Specific intent eg. Murder, because only intention suffices. A crime of
specific intent, the only form of mens rea that is required in intention. For
crimes of specific intent, drunkenness can work as a defence.
Basic intent all other offences, which can be committed recklessly by
any other mens rea except intention. Drunkenness is never going to be a
defence for a basic intent crime.
Elliot v C [1983]
There was a girl who was lower levels of intelligence, maturity for a 14
year old. She fought with her parents, and she sets fire to the next door
neighbours shed. She said she didnt realise the consequences of what
would happen. She was convicted at trial because of caldwells approach
to recklessness. The court reaffirmed that when you are looking at
criminal damage, you take an objective approach. For the next 20 years,
court always looked at recklessness is an objective approach
Caldwells approach can be seen as quite harsh and over inclusive.
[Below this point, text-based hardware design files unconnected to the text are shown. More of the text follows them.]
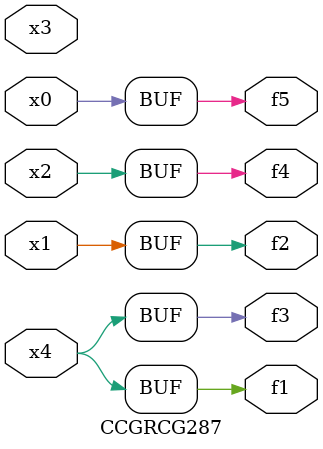
<source format=v>
module CCGRCG287(
	input x0, x1, x2, x3, x4,
	output f1, f2, f3, f4, f5
);
	assign f1 = x4;
	assign f2 = x1;
	assign f3 = x4;
	assign f4 = x2;
	assign f5 = x0;
endmodule

</source>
Subjective recklessness could be criticised as being under inclusive.
R v G [2003]
The case involved criminal damage. 2 boys, 11 and 12 years who set fire
to newspapers in a wheelie bin near a supermarket and it catches fire to
the building and the supermarket suffer losses of over 1 million. They are
convicted of arson/criminal damage, they appeal on the fact that they
didnt understand the full consequences of the risk they were taking.
Appeal is dismissed because they took the Caldwell approach. HL decided
to quash the boys conviction to arson and allow their appeal, and
reinstate a subjective view for recklessness.
They wanted to bring the subjective approach back because the objective
approach leads to unfair decisions. Conviction for serious crime should
depend on proof of culpable state of mind of the defendant.